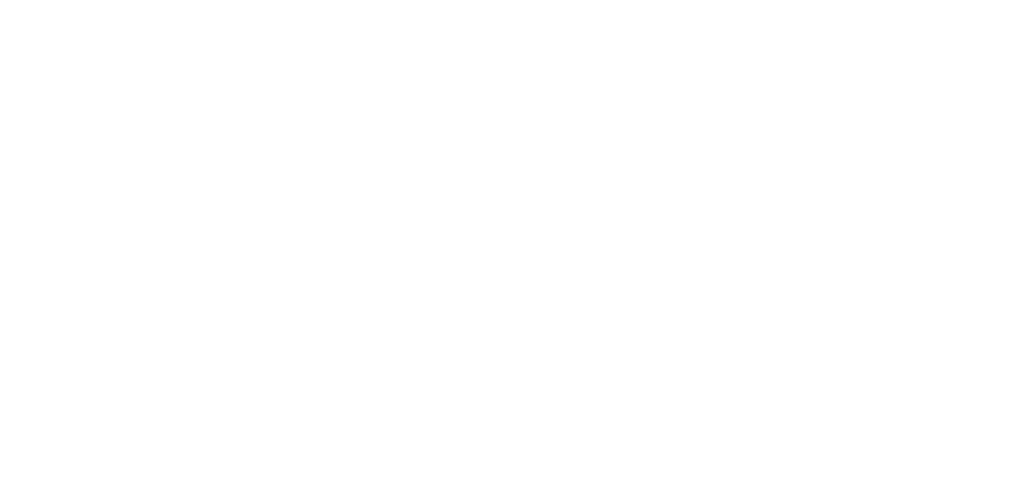
<source format=kicad_pcb>
(kicad_pcb (version 20171130) (host pcbnew "(5.0.1)-4")

  (general
    (thickness 1.6)
    (drawings 17)
    (tracks 0)
    (zones 0)
    (modules 0)
    (nets 1)
  )

  (page A4)
  (layers
    (0 F.Cu signal)
    (31 B.Cu signal)
    (32 B.Adhes user)
    (33 F.Adhes user)
    (34 B.Paste user)
    (35 F.Paste user)
    (36 B.SilkS user)
    (37 F.SilkS user)
    (38 B.Mask user)
    (39 F.Mask user)
    (40 Dwgs.User user)
    (41 Cmts.User user)
    (42 Eco1.User user)
    (43 Eco2.User user)
    (44 Edge.Cuts user)
    (45 Margin user)
    (46 B.CrtYd user)
    (47 F.CrtYd user)
    (48 B.Fab user)
    (49 F.Fab user)
  )

  (setup
    (last_trace_width 0.25)
    (trace_clearance 0.2)
    (zone_clearance 0.508)
    (zone_45_only no)
    (trace_min 0.2)
    (segment_width 0.3)
    (edge_width 0.2)
    (via_size 0.8)
    (via_drill 0.4)
    (via_min_size 0.4)
    (via_min_drill 0.3)
    (uvia_size 0.3)
    (uvia_drill 0.1)
    (uvias_allowed no)
    (uvia_min_size 0.2)
    (uvia_min_drill 0.1)
    (pcb_text_width 0.3)
    (pcb_text_size 1.5 1.5)
    (mod_edge_width 0.15)
    (mod_text_size 1 1)
    (mod_text_width 0.15)
    (pad_size 1.524 1.524)
    (pad_drill 0.762)
    (pad_to_mask_clearance 0.051)
    (solder_mask_min_width 0.25)
    (aux_axis_origin 0 0)
    (visible_elements 7FFFFFFF)
    (pcbplotparams
      (layerselection 0x010f0_ffffffff)
      (usegerberextensions false)
      (usegerberattributes false)
      (usegerberadvancedattributes false)
      (creategerberjobfile false)
      (excludeedgelayer true)
      (linewidth 0.100000)
      (plotframeref false)
      (viasonmask false)
      (mode 1)
      (useauxorigin false)
      (hpglpennumber 1)
      (hpglpenspeed 20)
      (hpglpendiameter 15.000000)
      (psnegative false)
      (psa4output false)
      (plotreference true)
      (plotvalue true)
      (plotinvisibletext false)
      (padsonsilk false)
      (subtractmaskfromsilk false)
      (outputformat 1)
      (mirror false)
      (drillshape 0)
      (scaleselection 1)
      (outputdirectory ""))
  )

  (net 0 "")

  (net_class Default "This is the default net class."
    (clearance 0.2)
    (trace_width 0.25)
    (via_dia 0.8)
    (via_drill 0.4)
    (uvia_dia 0.3)
    (uvia_drill 0.1)
  )

  (gr_circle (center 67.3 17.35) (end 70.8 17.4) (layer Eco2.User) (width 0.2))
  (gr_line (start 54.2 23.35) (end 54.2 10.45) (layer Eco2.User) (width 0.2))
  (gr_line (start 30.45 23.35) (end 54.2 23.35) (layer Eco2.User) (width 0.2))
  (gr_line (start 30.45 10.45) (end 30.45 23.35) (layer Eco2.User) (width 0.2))
  (gr_line (start 54.2 10.45) (end 30.45 10.45) (layer Eco2.User) (width 0.2))
  (gr_line (start 80.9 0) (end 80.9 39.65) (layer Eco2.User) (width 0.2) (tstamp 5DA91EC3))
  (gr_circle (center 7.5 36.65) (end 9.1 36.45) (layer Eco2.User) (width 0.2) (tstamp 5DA91938))
  (gr_circle (center 73.4 36.65) (end 75 36.45) (layer Eco2.User) (width 0.2) (tstamp 5DA91936))
  (gr_circle (center 73.4 3) (end 75 2.8) (layer Eco2.User) (width 0.2) (tstamp 5DA91934))
  (gr_circle (center 7.5 3) (end 9.1 2.8) (layer Eco2.User) (width 0.2))
  (gr_circle (center 19.85 25.7) (end 23 25.7) (layer Eco2.User) (width 0.2) (tstamp 5DA91846))
  (gr_circle (center 19.85 13.75) (end 23 13.75) (layer Eco2.User) (width 0.2) (tstamp 5DA91800))
  (gr_circle (center 7.4 25.7) (end 10.55 25.7) (layer Eco2.User) (width 0.2) (tstamp 5DA917DE))
  (gr_circle (center 7.4 13.75) (end 10.55 13.75) (layer Eco2.User) (width 0.2))
  (gr_line (start 0 0) (end 80.9 0) (layer Eco2.User) (width 0.2))
  (gr_line (start 0 39.65) (end 80.9 39.65) (layer Eco2.User) (width 0.2))
  (gr_line (start 0 0) (end 0 39.65) (layer Eco2.User) (width 0.2))

)

</source>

Problem statement: Your copy should hold all the data word for word. It should hold no pictures.

Answer box:
<source format=kicad_pcb>
(kicad_pcb (version 20171130) (host pcbnew "(5.0.1)-4")

  (general
    (thickness 1.6)
    (drawings 17)
    (tracks 0)
    (zones 0)
    (modules 0)
    (nets 1)
  )

  (page A4)
  (layers
    (0 F.Cu signal)
    (31 B.Cu signal)
    (32 B.Adhes user)
    (33 F.Adhes user)
    (34 B.Paste user)
    (35 F.Paste user)
    (36 B.SilkS user)
    (37 F.SilkS user)
    (38 B.Mask user)
    (39 F.Mask user)
    (40 Dwgs.User user)
    (41 Cmts.User user)
    (42 Eco1.User user)
    (43 Eco2.User user)
    (44 Edge.Cuts user)
    (45 Margin user)
    (46 B.CrtYd user)
    (47 F.CrtYd user)
    (48 B.Fab user)
    (49 F.Fab user)
  )

  (setup
    (last_trace_width 0.25)
    (trace_clearance 0.2)
    (zone_clearance 0.508)
    (zone_45_only no)
    (trace_min 0.2)
    (segment_width 0.3)
    (edge_width 0.2)
    (via_size 0.8)
    (via_drill 0.4)
    (via_min_size 0.4)
    (via_min_drill 0.3)
    (uvia_size 0.3)
    (uvia_drill 0.1)
    (uvias_allowed no)
    (uvia_min_size 0.2)
    (uvia_min_drill 0.1)
    (pcb_text_width 0.3)
    (pcb_text_size 1.5 1.5)
    (mod_edge_width 0.15)
    (mod_text_size 1 1)
    (mod_text_width 0.15)
    (pad_size 1.524 1.524)
    (pad_drill 0.762)
    (pad_to_mask_clearance 0.051)
    (solder_mask_min_width 0.25)
    (aux_axis_origin 0 0)
    (visible_elements 7FFFFFFF)
    (pcbplotparams
      (layerselection 0x010f0_ffffffff)
      (usegerberextensions false)
      (usegerberattributes false)
      (usegerberadvancedattributes false)
      (creategerberjobfile false)
      (excludeedgelayer true)
      (linewidth 0.100000)
      (plotframeref false)
      (viasonmask false)
      (mode 1)
      (useauxorigin false)
      (hpglpennumber 1)
      (hpglpenspeed 20)
      (hpglpendiameter 15.000000)
      (psnegative false)
      (psa4output false)
      (plotreference true)
      (plotvalue true)
      (plotinvisibletext false)
      (padsonsilk false)
      (subtractmaskfromsilk false)
      (outputformat 1)
      (mirror false)
      (drillshape 0)
      (scaleselection 1)
      (outputdirectory ""))
  )

  (net 0 "")

  (net_class Default "This is the default net class."
    (clearance 0.2)
    (trace_width 0.25)
    (via_dia 0.8)
    (via_drill 0.4)
    (uvia_dia 0.3)
    (uvia_drill 0.1)
  )

  (gr_circle (center 67.3 17.35) (end 70.8 17.4) (layer Eco2.User) (width 0.2))
  (gr_line (start 54.2 23.35) (end 54.2 10.45) (layer Eco2.User) (width 0.2))
  (gr_line (start 30.45 23.35) (end 54.2 23.35) (layer Eco2.User) (width 0.2))
  (gr_line (start 30.45 10.45) (end 30.45 23.35) (layer Eco2.User) (width 0.2))
  (gr_line (start 54.2 10.45) (end 30.45 10.45) (layer Eco2.User) (width 0.2))
  (gr_line (start 80.9 0) (end 80.9 39.65) (layer Eco2.User) (width 0.2) (tstamp 5DA91EC3))
  (gr_circle (center 7.5 36.65) (end 9.1 36.45) (layer Eco2.User) (width 0.2) (tstamp 5DA91938))
  (gr_circle (center 73.4 36.65) (end 75 36.45) (layer Eco2.User) (width 0.2) (tstamp 5DA91936))
  (gr_circle (center 73.4 3) (end 75 2.8) (layer Eco2.User) (width 0.2) (tstamp 5DA91934))
  (gr_circle (center 7.5 3) (end 9.1 2.8) (layer Eco2.User) (width 0.2))
  (gr_circle (center 19.85 25.7) (end 23 25.7) (layer Eco2.User) (width 0.2) (tstamp 5DA91846))
  (gr_circle (center 19.85 13.75) (end 23 13.75) (layer Eco2.User) (width 0.2) (tstamp 5DA91800))
  (gr_circle (center 7.4 25.7) (end 10.55 25.7) (layer Eco2.User) (width 0.2) (tstamp 5DA917DE))
  (gr_circle (center 7.4 13.75) (end 10.55 13.75) (layer Eco2.User) (width 0.2))
  (gr_line (start 0 0) (end 80.9 0) (layer Eco2.User) (width 0.2))
  (gr_line (start 0 39.65) (end 80.9 39.65) (layer Eco2.User) (width 0.2))
  (gr_line (start 0 0) (end 0 39.65) (layer Eco2.User) (width 0.2))

)

</source>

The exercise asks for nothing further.